What you need to do | Convert the stretch of the data from the line containing "Extra Savings USE" through the line containing "Logarithmic Plot" into a JSON list of strings, one string per line, with blank lines omitted. Leave the pictures out of the answer.

==== Data to use ====

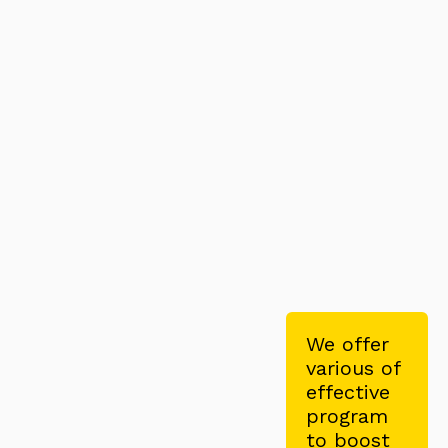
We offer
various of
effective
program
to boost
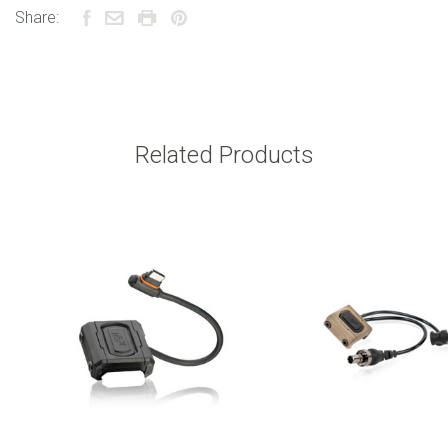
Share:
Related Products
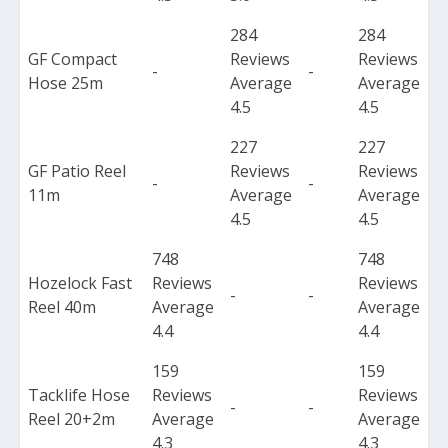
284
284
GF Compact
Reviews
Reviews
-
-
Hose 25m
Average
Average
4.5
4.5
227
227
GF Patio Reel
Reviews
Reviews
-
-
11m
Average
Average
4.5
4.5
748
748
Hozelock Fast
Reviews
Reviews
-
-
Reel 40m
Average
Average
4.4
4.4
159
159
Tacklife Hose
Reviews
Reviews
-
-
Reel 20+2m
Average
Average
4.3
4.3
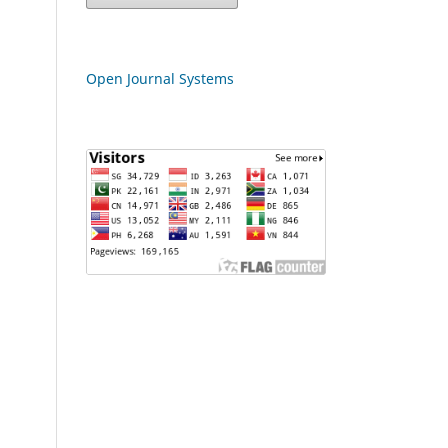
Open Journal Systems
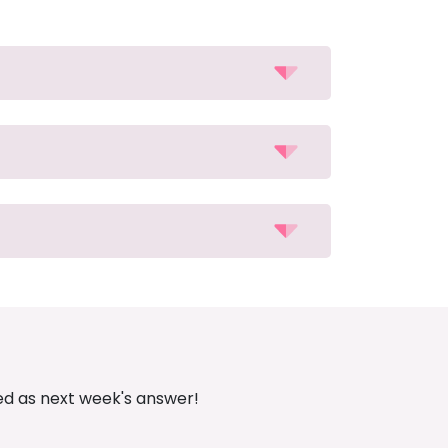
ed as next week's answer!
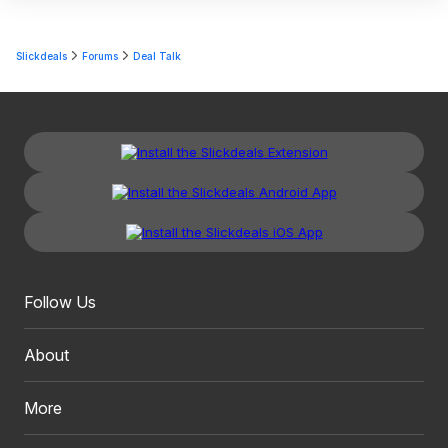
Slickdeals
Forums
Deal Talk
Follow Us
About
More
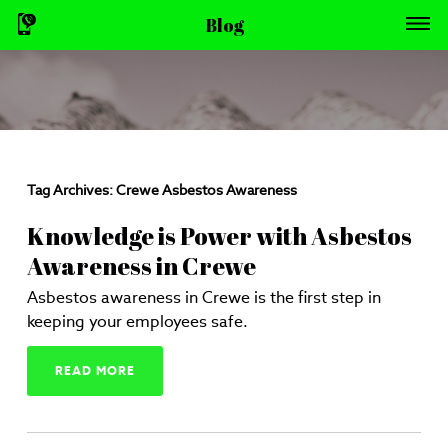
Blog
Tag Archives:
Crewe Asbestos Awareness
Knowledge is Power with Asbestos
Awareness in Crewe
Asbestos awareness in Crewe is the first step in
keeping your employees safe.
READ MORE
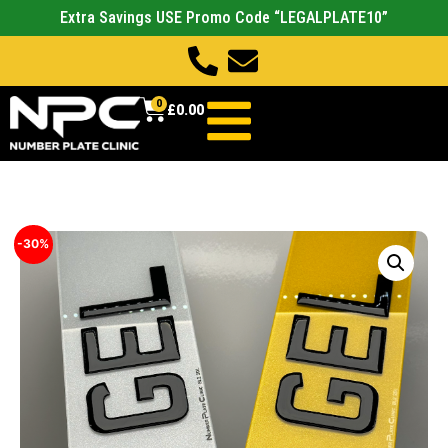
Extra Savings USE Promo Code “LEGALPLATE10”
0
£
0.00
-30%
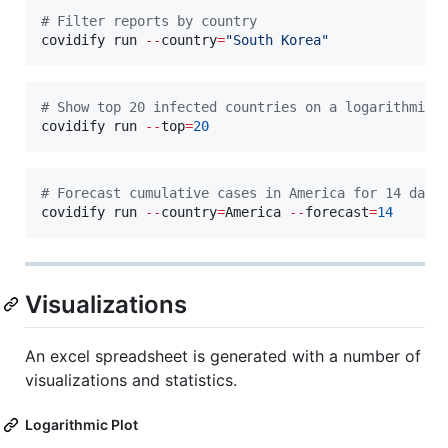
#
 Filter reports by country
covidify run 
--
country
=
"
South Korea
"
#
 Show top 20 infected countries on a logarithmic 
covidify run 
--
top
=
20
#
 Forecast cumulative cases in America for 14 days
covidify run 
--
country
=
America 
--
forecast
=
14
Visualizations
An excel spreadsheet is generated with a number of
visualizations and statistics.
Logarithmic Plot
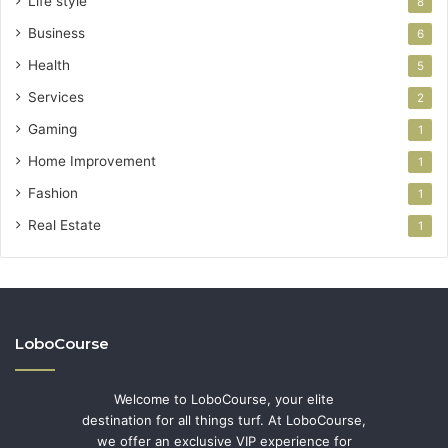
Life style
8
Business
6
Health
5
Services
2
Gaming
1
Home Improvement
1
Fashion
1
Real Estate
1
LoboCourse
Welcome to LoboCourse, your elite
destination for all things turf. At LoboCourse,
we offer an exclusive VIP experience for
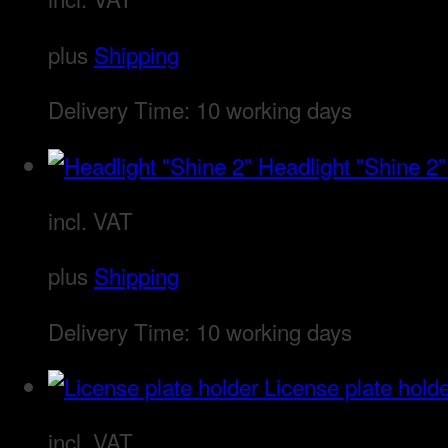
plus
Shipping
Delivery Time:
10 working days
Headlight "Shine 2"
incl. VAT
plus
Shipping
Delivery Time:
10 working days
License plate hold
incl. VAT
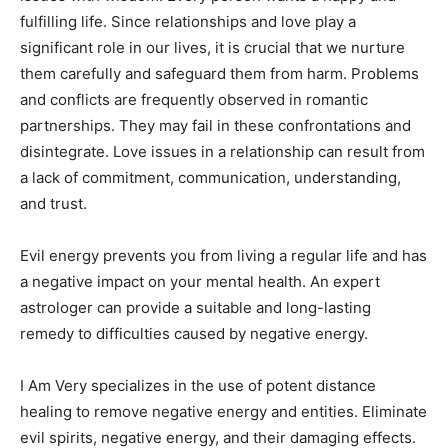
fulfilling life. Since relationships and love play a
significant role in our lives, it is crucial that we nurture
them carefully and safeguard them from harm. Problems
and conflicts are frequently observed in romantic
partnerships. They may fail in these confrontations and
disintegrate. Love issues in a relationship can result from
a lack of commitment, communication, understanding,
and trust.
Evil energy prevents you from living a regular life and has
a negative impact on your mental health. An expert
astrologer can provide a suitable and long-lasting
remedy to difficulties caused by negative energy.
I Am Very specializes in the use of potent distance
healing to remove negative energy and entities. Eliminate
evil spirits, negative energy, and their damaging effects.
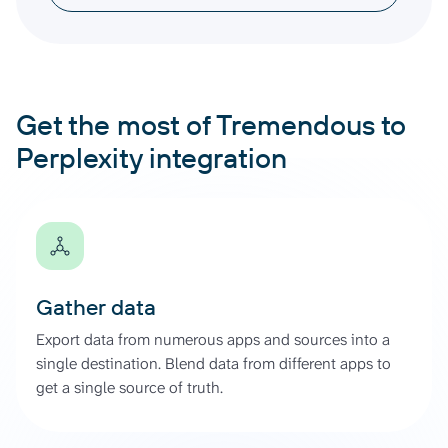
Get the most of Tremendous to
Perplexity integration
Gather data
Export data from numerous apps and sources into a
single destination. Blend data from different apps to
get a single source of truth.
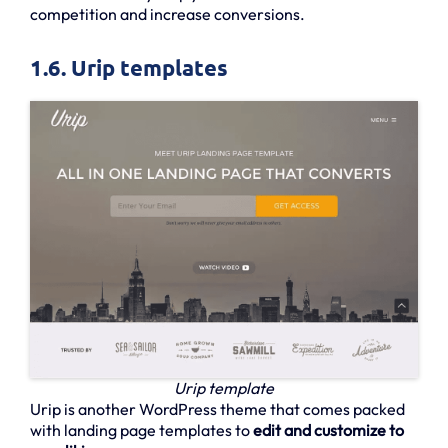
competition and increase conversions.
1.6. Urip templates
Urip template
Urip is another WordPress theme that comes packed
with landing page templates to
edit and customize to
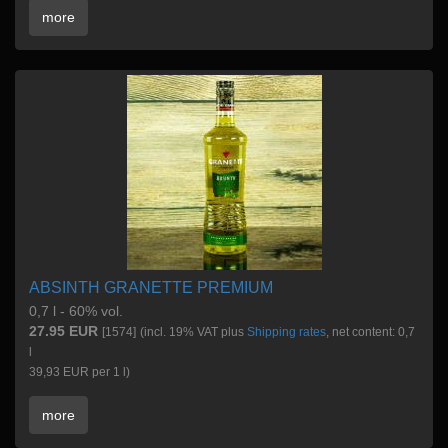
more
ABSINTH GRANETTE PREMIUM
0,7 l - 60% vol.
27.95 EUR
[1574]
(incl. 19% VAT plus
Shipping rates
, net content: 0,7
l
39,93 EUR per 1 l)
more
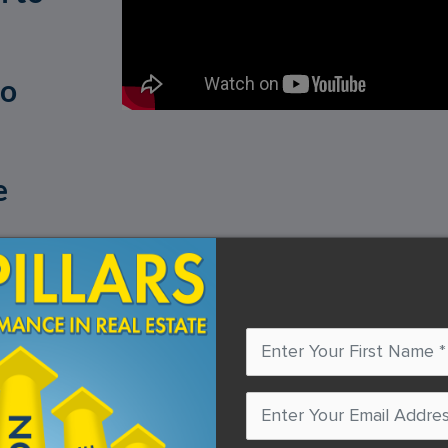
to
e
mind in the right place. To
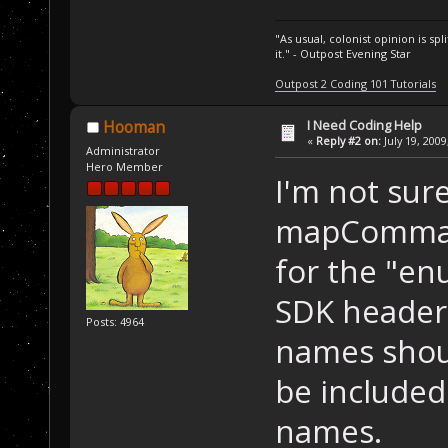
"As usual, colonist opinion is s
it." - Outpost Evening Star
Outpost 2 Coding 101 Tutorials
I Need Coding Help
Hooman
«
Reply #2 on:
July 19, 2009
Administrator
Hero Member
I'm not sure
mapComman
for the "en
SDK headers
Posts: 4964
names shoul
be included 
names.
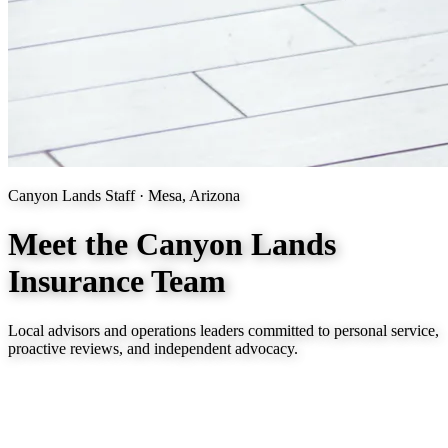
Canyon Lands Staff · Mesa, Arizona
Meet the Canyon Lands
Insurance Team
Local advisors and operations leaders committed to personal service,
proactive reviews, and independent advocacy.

====

Task result |
[
  "Extra Savings USE Promo Code “LEGALPLATE10”",
  "0",
  "£",
  "0.00",
  "-30%",
  "#",
  " Filter reports by country",
  "covidify run ",
  "--",
  "country",
  "=",
  "\"",
  "South Korea",
  "\"",
  "#",
  " Show top 20 infected countries on a logarithmic ",
  "covidify run ",
  "--",
  "top",
  "=",
  "20",
  "#",
  " Forecast cumulative cases in America for 14 days",
  "covidify run ",
  "--",
  "country",
  "=",
  "America ",
  "--",
  "forecast",
  "=",
  "14",
  "Visualizations",
  "An excel spreadsheet is generated with a number of",
  "visualizations and statistics.",
  "Logarithmic Plot"
]